Sherman begins to giggle. A deep giggle, but a giggle just the same. “Sure, why not?” he says. “Like a very small flashlight. The smallest flashlight that can possibly exist. A single quantum of light. Look, you don’t have to understand that part, all you have to know is that Keener’s Theorem predicts a way to use a stream of entangled photons to communicate over a long distance, without resorting to fiber optic cables, or satellites, or radio waves. According to the theorem, if you typed a message into a quantum computer here in this room, the identical message would appear in an identical quantum computer, a ‘paired’ computer, on the other side of the world. Or the other side of the universe, for that matter. In real time. There would be no possible way to intercept the message. No need for encoded messages or firewalls. Perfect, instantaneous communication that can never be hacked.”

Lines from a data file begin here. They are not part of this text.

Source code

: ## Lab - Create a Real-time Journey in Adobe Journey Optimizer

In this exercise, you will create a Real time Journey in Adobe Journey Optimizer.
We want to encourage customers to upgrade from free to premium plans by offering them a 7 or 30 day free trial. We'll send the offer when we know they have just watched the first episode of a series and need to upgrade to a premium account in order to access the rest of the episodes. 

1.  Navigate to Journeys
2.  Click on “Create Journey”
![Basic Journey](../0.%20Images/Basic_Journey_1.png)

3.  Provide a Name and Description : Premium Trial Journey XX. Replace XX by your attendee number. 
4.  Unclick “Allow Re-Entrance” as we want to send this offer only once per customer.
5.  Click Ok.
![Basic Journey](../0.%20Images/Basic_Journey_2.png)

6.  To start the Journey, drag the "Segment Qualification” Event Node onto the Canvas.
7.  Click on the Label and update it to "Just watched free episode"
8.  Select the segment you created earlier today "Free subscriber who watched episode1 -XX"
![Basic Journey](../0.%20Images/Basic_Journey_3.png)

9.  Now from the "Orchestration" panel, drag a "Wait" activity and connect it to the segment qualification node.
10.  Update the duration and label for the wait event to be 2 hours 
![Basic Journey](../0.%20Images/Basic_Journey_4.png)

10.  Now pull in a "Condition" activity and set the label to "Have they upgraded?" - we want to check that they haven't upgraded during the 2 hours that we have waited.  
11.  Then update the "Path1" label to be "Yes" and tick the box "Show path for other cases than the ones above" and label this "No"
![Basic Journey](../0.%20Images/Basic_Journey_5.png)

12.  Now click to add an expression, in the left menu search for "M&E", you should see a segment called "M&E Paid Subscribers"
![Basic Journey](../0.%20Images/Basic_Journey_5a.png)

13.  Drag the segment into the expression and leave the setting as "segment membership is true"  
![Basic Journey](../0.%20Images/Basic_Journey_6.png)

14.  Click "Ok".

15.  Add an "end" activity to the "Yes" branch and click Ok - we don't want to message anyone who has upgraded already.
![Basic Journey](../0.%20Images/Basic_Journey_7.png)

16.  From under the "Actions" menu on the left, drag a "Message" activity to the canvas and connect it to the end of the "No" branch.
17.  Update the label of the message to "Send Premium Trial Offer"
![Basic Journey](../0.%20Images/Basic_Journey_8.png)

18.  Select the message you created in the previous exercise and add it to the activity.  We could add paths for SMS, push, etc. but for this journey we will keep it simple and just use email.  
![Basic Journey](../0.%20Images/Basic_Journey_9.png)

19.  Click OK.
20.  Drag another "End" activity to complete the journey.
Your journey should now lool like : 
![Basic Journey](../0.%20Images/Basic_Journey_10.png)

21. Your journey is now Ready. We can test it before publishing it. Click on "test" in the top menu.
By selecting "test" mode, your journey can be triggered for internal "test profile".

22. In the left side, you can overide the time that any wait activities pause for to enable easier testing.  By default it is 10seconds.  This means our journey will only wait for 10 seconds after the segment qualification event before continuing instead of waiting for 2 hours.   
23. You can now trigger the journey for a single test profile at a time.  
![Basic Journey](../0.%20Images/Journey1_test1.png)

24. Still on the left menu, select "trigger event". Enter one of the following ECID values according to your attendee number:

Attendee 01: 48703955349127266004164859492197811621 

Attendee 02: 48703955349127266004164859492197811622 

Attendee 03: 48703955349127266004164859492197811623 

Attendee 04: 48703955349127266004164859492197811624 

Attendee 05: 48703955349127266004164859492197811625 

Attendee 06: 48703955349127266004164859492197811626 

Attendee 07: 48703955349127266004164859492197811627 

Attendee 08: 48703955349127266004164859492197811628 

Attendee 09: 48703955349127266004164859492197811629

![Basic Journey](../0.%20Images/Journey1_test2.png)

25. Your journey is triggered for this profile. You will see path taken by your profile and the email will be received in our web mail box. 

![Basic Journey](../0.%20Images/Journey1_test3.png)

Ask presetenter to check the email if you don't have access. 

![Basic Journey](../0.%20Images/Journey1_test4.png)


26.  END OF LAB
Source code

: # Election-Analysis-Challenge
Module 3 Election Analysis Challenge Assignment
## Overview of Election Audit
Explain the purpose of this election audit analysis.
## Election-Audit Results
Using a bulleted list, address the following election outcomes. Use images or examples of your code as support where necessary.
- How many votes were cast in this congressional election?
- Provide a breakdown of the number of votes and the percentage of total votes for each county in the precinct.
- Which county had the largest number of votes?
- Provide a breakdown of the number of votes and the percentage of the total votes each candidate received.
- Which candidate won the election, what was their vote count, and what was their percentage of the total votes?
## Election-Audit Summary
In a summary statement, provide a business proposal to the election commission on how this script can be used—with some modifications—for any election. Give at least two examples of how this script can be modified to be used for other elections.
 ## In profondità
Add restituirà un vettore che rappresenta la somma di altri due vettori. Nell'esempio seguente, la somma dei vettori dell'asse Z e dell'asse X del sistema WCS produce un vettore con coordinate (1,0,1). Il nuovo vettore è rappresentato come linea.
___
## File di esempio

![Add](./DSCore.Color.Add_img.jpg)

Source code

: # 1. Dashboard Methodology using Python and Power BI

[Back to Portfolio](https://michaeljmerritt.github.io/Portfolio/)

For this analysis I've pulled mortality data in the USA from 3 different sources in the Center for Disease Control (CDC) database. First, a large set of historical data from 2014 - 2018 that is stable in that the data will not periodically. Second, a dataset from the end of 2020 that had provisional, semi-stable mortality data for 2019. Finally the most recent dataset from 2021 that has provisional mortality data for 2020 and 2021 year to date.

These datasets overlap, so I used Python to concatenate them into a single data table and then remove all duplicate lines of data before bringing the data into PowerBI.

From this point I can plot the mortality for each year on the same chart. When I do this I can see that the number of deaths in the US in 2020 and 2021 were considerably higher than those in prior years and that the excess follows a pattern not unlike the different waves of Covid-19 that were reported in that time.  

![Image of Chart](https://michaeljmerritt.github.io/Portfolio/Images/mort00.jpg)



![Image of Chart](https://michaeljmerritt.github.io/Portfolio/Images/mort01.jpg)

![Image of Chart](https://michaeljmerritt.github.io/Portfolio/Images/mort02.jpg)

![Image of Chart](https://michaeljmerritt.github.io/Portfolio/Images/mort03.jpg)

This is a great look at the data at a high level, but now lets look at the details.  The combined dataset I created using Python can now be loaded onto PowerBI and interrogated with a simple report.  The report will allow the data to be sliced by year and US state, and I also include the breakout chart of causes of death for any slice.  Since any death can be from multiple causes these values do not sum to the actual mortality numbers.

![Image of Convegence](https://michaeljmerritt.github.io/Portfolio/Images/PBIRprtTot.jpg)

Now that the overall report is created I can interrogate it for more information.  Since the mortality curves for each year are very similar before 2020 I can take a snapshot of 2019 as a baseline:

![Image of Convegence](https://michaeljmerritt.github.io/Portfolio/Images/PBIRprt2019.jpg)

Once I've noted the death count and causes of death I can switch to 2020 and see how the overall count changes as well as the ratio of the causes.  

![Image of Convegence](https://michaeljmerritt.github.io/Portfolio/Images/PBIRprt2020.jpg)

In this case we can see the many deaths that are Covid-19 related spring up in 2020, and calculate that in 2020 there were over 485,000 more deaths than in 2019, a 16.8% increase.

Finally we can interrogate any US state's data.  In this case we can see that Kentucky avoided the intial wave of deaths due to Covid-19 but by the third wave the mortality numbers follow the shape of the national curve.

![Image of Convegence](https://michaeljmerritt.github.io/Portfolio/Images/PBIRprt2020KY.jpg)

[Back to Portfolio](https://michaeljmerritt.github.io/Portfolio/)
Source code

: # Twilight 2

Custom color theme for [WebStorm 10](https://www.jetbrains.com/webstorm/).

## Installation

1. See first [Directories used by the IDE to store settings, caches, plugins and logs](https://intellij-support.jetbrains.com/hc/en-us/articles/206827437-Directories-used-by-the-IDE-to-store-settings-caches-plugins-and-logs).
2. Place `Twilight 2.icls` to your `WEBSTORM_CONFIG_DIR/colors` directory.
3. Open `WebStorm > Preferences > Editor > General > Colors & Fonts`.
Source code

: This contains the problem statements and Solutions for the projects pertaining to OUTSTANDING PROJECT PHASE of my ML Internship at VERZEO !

“But the theory is wrong.”

“No, no, the theorem still has an elegant solution,” Elliot insists, using his expressive hands as if shaping calculations in the air. “In theory, it should be possible. But Keener’s idea about how to generate a functioning stream of entangled photons—the actual machinery of it—that turns out to be totally wrong. They haven’t been able to make it work in the real world, and he finally figured out why, and the reason is such, without getting into the math, that it will never work.”

“So the company, QuantaGate, it’s a bust?”

Sherman nods happily. “That’s about the size of it, yes.”

“What’s the word on campus? Do they expect the company to actually go bankrupt?”

“Oh no. Not with that huge DOD contract. We all expect they’ll keep milking that for years. Especially now that Professor Keener isn’t there to stop them.”

Chapter Thirty-Two

Say a Little Prayer

She waits until Joey is sound asleep before making her move. The boy had been awake for hours past his bedtime, fretting about his mother, who he calls Mi Ma. He’s a smart kid—some sort of musical genius or prodigy—and he knows that something is terribly wrong, how could he not? Spirited away from his piano class and put in the care of strangers, flown halfway around the world and lately locked in what amounts to a luxuriously appointed dungeon for days at a time. What is he supposed to think? He keeps asking why he can’t talk to Mi Ma on the phone and there’s no good answer, beyond “your mommy is too sick to talk but she’ll be better soon.” No surprise, the poor kid has begun to worry that Mi Ma is dead and that no one will tell him the truth.